Od 11 do 14 listopada ceny na wszystkie seanse (także 3D) w multipleksach spółki należącej do grupy ITI, będą kosztowały 11 zł, co daje często cenę o ponad 50 proc. mniej niż zwykle. Spółka nie ujawnia prognoz wyników promocji. Ze słów Piotra Zygo, prezesa Multikina wynika jednak, że dobre doświadczenia z czasu promocji przełożą się na większą widownię w czasie, gdy ceny biletów wrócą do dawnego poziomu. Średnio kosztują około 19,5 zł, ale w najbardziej uczęszczane dni - czyli weekend - dorosła osoba płaci około 23 i 27 zł (3D).
- W naszej ocenie, organizując promocję właśnie teraz, korzystamy z sytuacji rynkowej: mamy długi weekend, listopad, a tydzień później premierę "Harry' ego Potter'a". Co do przyszłości, to wszystkie nasze promocje związane z biletami na filmy służą podniesieniu zysku na sprzedaży biletów w kasach kinowych. Liczymy, że niższa cena biletu zostanie zrekompensowana z nadwyżką przez wyższą frekwencję, a wyższa frekwencja to oczywiście wyższe wpływ z barów i reklamy - powiedział Zygo.
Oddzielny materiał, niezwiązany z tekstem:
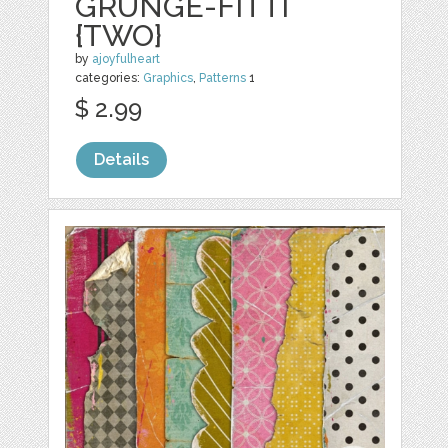
GRUNGE-FITTI
{TWO}
by
ajoyfulheart
categories:
Graphics
,
Patterns
1
$ 2.99
Details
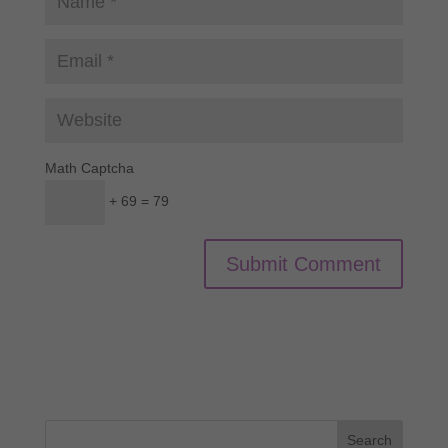
Math Captcha
+ 69 = 79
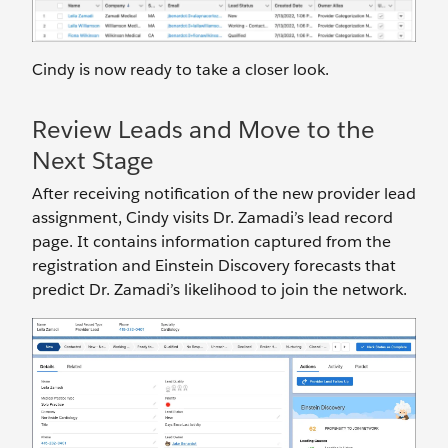
Cindy is now ready to take a closer look.
Review Leads and Move to the
Next Stage
After receiving notification of the new provider lead
assignment, Cindy visits Dr. Zamadi’s lead record
page. It contains information captured from the
registration and Einstein Discovery forecasts that
predict Dr. Zamadi’s likelihood to join the network.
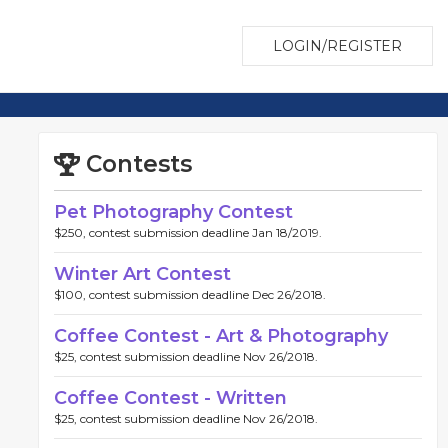
LOGIN/REGISTER
Contests
Pet Photography Contest
$250, contest submission deadline Jan 18/2019.
Winter Art Contest
$100, contest submission deadline Dec 26/2018.
Coffee Contest - Art & Photography
$25, contest submission deadline Nov 26/2018.
Coffee Contest - Written
$25, contest submission deadline Nov 26/2018.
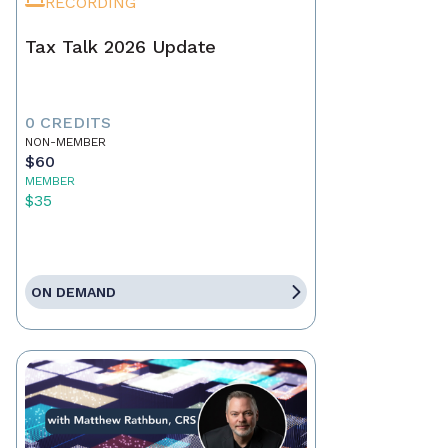
RECORDING
Tax Talk 2026 Update
0 CREDITS
NON-MEMBER
$60
MEMBER
$35
ON DEMAND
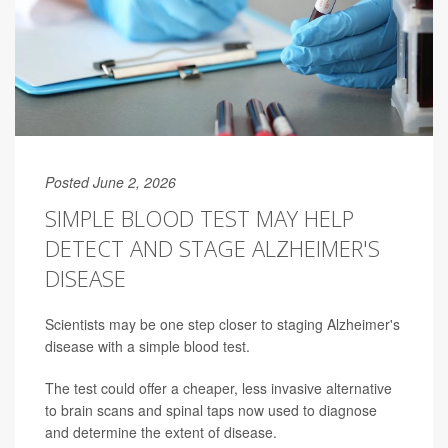
Posted June 2, 2026
SIMPLE BLOOD TEST MAY HELP
DETECT AND STAGE ALZHEIMER'S
DISEASE
Scientists may be one step closer to staging Alzheimer's
disease with a simple blood test.
The test could offer a cheaper, less invasive alternative
to brain scans and spinal taps now used to diagnose
and determine the extent of disease.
Jak pisaliśmy wcześniej, Cinema City sprzedało w promocyjną niedzielę 270 tys. biletów, po tym, jak obniżyło ich ceny do 10 i 15 zł (3D). Wynik ten odpowiada sprzedaży ze statystycznego tygodnia w I połowie br. Multikino dysponuje mniejszą liczbą multipleksów i ekranów niż jego największy konkurent, ale ze względu na czas trwania, kampania może przynieść firmie wyższą sprzedaż biletów. W I połowie roku frekwencja w kinach Multikina była o 12 proc. niższa niż przed rokiem.
Zygo podkreśla jednak, że nie ona liczy się najbardziej, a przychody, a potem zyski, jakie osiąga operator. W I połowie roku przychody ze sprzedaży biletów w sieci urosły o 0,2 proc. do 86,5 mln zł.